The Zone- that airless floating indescribable place we wander off to when we seem to have our best rounds of golf. What is the zone? And HOW can we visit it more often in our journey to better golf?
Let’s change the word “Zone” to the word “Comfort” instead….because that is what it really is.
There is a certain type of comfort in our ability that allows us to slow down and analyse and make better decisions for better results. Comfort comes from confidence. Confidence in one’s ability to be able to produce the necessary shot that is presented before us. Obviously good practice and the experience of practicing and performing well struck solid shots to a specific distance and target spread out over the vast landscape of shots we may need throughout a round of golf will help us have at least one hand on the Zone area. So we can never under estimate the practice it takes to work on and understand how to hit ANY shot.
The golf Gods really don’t care too much whether they enhance or ruin our day much either. Bad bounces, bad lies, gusts of wind all pop up at inopportune times to test us mentally and physically in our pursuit of par. How we handle these have a direct result on our teeter totter between finding the zone or running away in the opposite direction into an anxiety invoked state of “why me” when we are challenged with these breaks presented.
Gary Player was an absolute ‘master’ at giving himself every opportunity to reach or come as close to the zone as often as possible. I have been fortunate to spend a little bit of time with Player and besides the golf lessons I learned from him, the biggest lesson I learned from him was ATTITUDE. There was no shot he didn’t like. No course he didn’t enjoy. If he was in the company of people who started talking negatively he would politely excuse himself so to not be infiltrated with poor thoughts. He wanted everything around him to be a positive experience so he didn’t have to dig as deep down into his heart and trust to reach his optimal performance level
I have reached the ‘zone’ a few times throughout my career, interestingly enough the ones I vividly remember were three separate occasions ALL at the Australian Masters. Obviously I have always played well at Huntingdale GC in that event so comfort breeds confidence. Step one covered.
In 1993 before the final round as I was driving to the course I was cut off, almost run into by another driver, caught in a traffic jam, wedged in between slow drivers- everything was not what you would like before the final round of a big tournament- however none of it phased me. I felt a distinct calm that allowed me to deflect all of that and smile and drive on without a care in the world. Five hours later I had hit all 18 greens in regulation and shot a 7 under par 66 and won a playoff over Peter Senior on the first playoff hole. That was a relaxed zone where nothing was going to faze me and I was calm and collected and full of good decision making right throughout the day.
In 1998 I fell into the confidence/comfort zone. I was playing really well and knew I was going to win. I didn’t care who was playing. I had the confidence in my ability that there could only be one victor that week and it would be me. So confident was I that at the dinner for past Masters Champions two evenings before the start of the tournament during my interview on stage I told 400 people I was going to win the event. Two days later I shot a course record 10 under par 63 in the first round and closed out the tournament with a record 72 hole of 24 under par breaking Greg Norman’s record by 5 strokes.
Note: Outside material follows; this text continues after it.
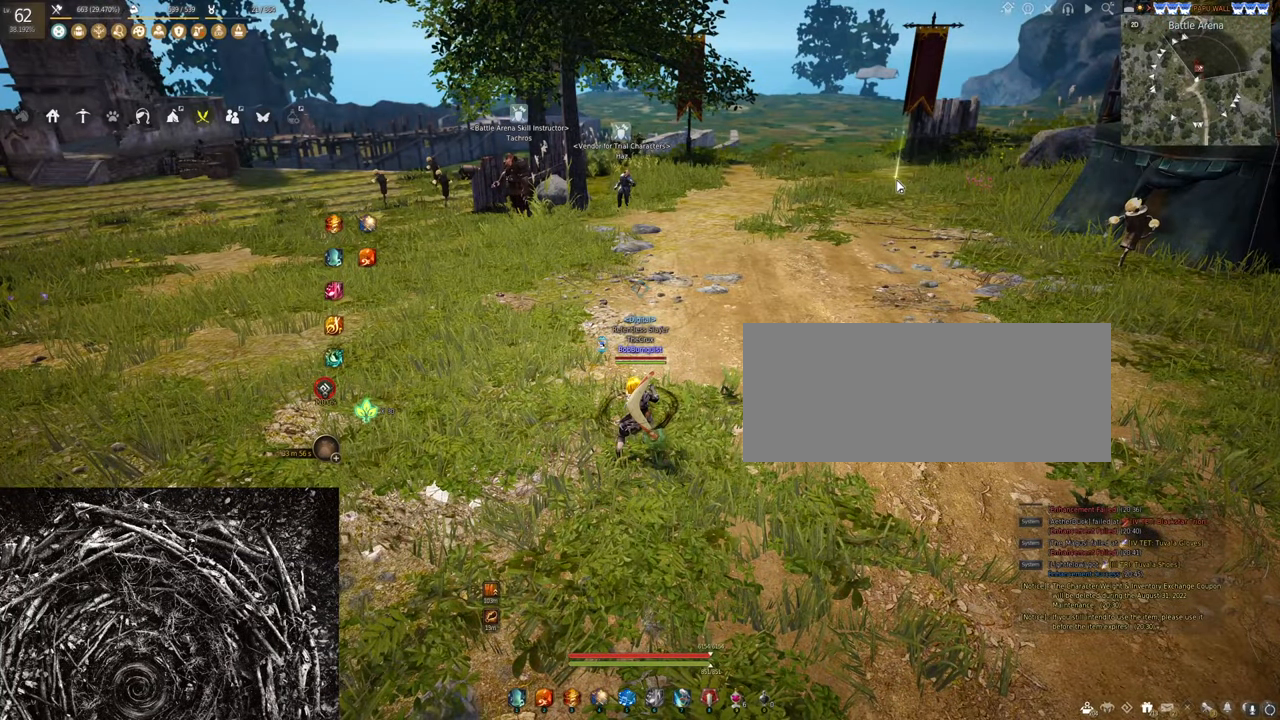
{"keys": [], "mouse": [], "events": []}
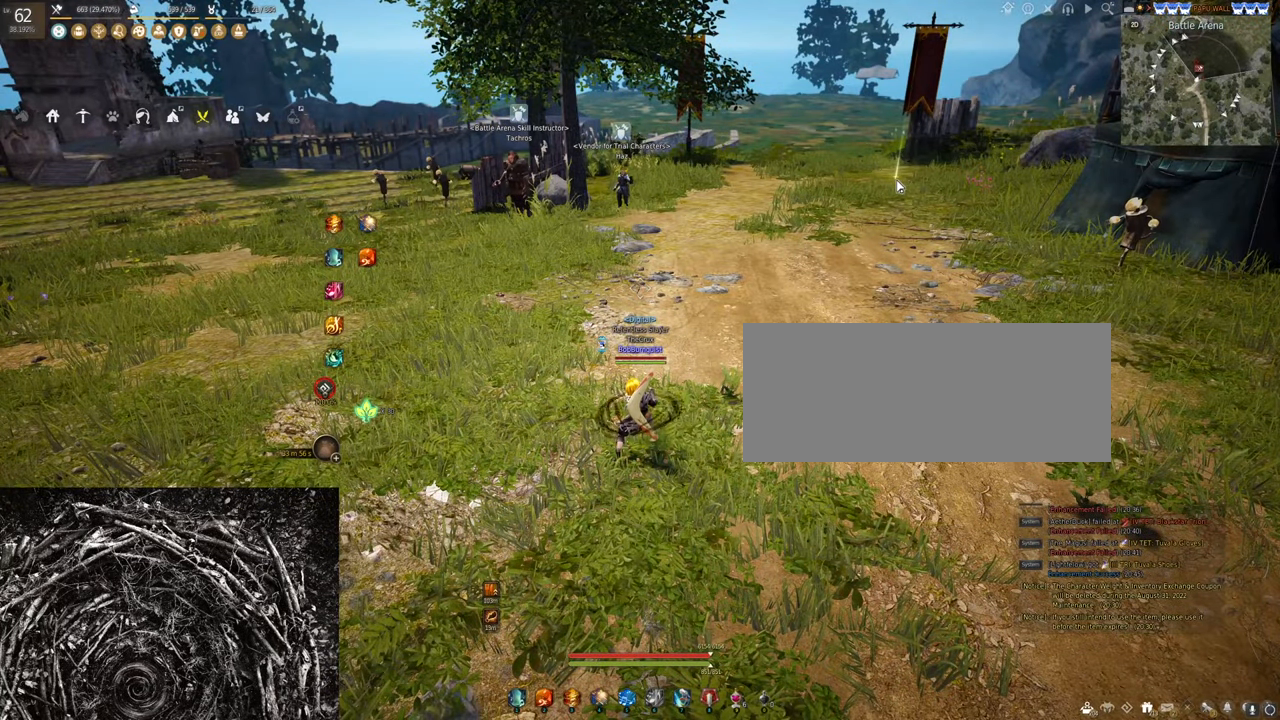
{"keys": ["f"], "mouse": [], "events": [[500, "f", "down"]]}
In 2004 I fell into the determination zone. I hadn’t played the Masters since my victory in 1998 but had played very well on The US Nationwide Tour that year finishing 12th on the money list, having a 27 round stretch of shooting par or better in every round and winning my PGA Tour card back for the following season. I was thoroughly determined to come back to Australia and win the final event of the season. Being in the middle of a torrid divorce battle at the time only hardened me up to be a warrior and come through wearing the armour at the end of the week. Things went as planned until the 72nd hole where I made one bad decision of club selection and ended up double bogeying to lose by one after stepping onto the final hole one stroke ahead. With everything revolving around me during that period I still rate that (and in fact all of 2004) as one of my finest achievements of my career even though the result didn’t end up with me holding a trophy.
So as we can see there can be varying circumstances that allow us to edge closer to the ‘zone’ whether it be number 1 confidence & comfort in our ability to perform, or relaxed and happy or even the tenacity to prove the doubters wrong. So when you drift off into this state of mind make the most of it, embrace it and enjoy it…for it doesn’t come along as often as we would hope for.